Saba Gavashelishvili

Personal information
- Born: 5 December 1987 (age 38)
- Occupation: Judoka
- Height: 1.75 m (5 ft 9 in)

Sport
- Country: Georgia
- Sport: Judo
- Weight class: –81 kg, –90 kg

Achievements and titles
- Olympic Games: R64 (2008)

Medal record
Men's judo
Representing Georgia
European U23 Championships
| Bronze medal – third place | 2005 Kyiv | –81 kg |
European Cadet Championships
| Gold medal – first place | 2002 Győr | –81 kg |

Profile at external databases
- IJF: 2406
- JudoInside.com: 25770

= Saba Gavashelishvili =

Georgian judoka (born 1987)

Saba Gavashelishvili (საბა გავაშელიშვილი; born December 15, 1987) is a Georgian judoka, who played for the half-middleweight category.
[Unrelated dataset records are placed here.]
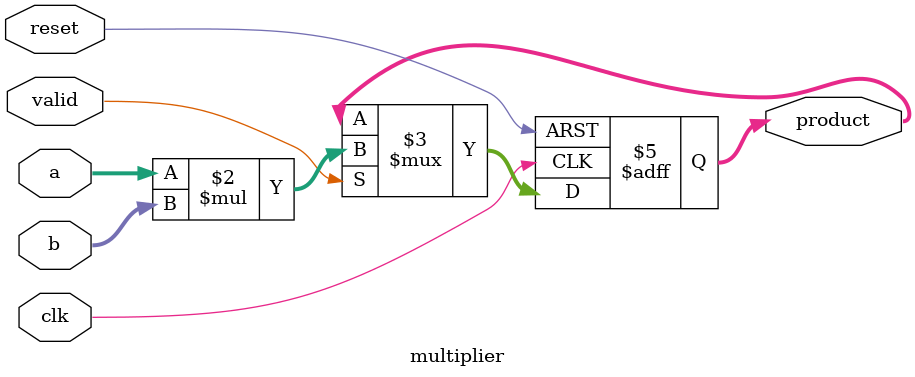
<source format=sv>
module multiplier #(
    parameter DATA_WIDTH = 8, 
    parameter PRODUCT_WIDTH = DATA_WIDTH * 2 
)(
    input logic clk,
    input logic reset,
    input logic valid,                        
    input logic signed [DATA_WIDTH-1:0] a,   
    input logic signed [DATA_WIDTH-1:0] b,    
    output logic signed [PRODUCT_WIDTH-1:0] product 
);

    always_ff @(posedge clk or posedge reset) begin
        if (reset) begin
            product <= 0;
        end else if (valid) begin
            product <= a * b;
            // https://en.wikipedia.org/wiki/Booth%27s_multiplication_algorithm
        end
    end

endmodule
</source>
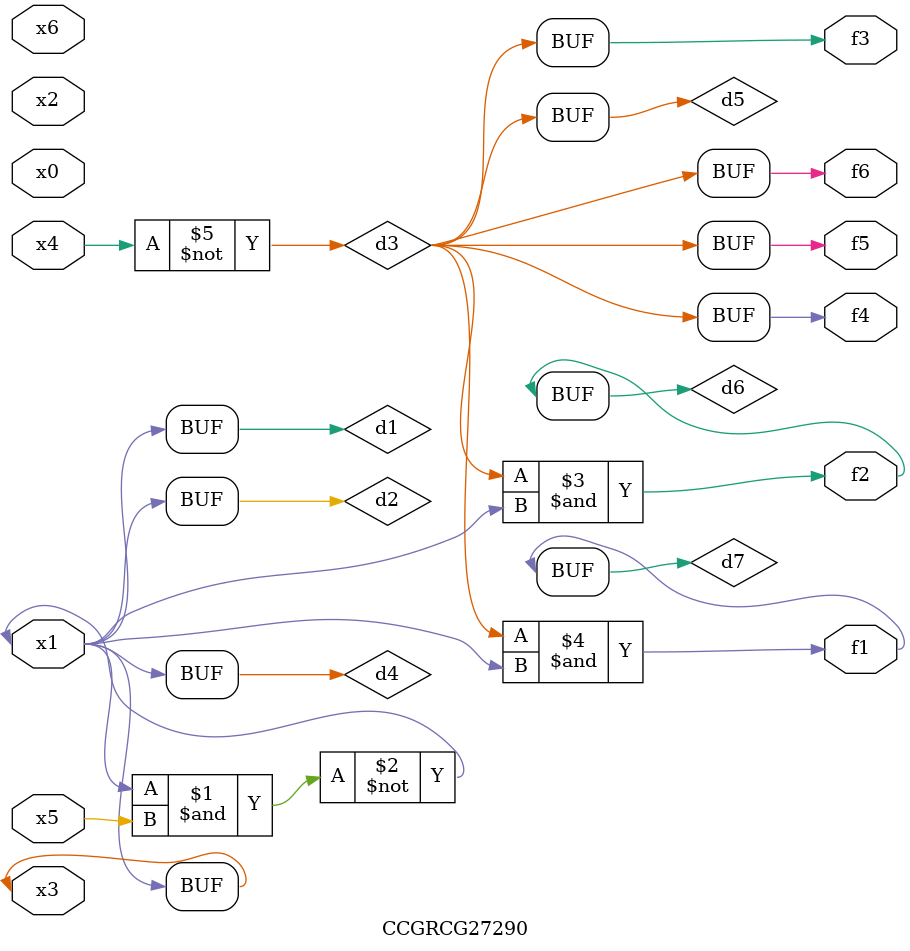
<source format=v>
module CCGRCG27290(
	input x0, x1, x2, x3, x4, x5, x6,
	output f1, f2, f3, f4, f5, f6
);

	wire d1, d2, d3, d4, d5, d6, d7;

	buf (d1, x1, x3);
	nand (d2, x1, x5);
	not (d3, x4);
	buf (d4, d1, d2);
	buf (d5, d3);
	and (d6, d3, d4);
	and (d7, d3, d4);
	assign f1 = d7;
	assign f2 = d6;
	assign f3 = d5;
	assign f4 = d5;
	assign f5 = d5;
	assign f6 = d5;
endmodule

</source>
He is a two-time Georgian judo champion, and a silver medalist for his division at the 2008 IJF World Cup Series in Prague, Czech Republic.

Gavashelishvili represented Georgia at the 2008 Summer Olympics in Beijing, where he competed for the men's half-middleweight class (81 kg). He lost the first preliminary round match, by an ippon and a sankaku-jime (triangle choke), to Portugal's João Neto.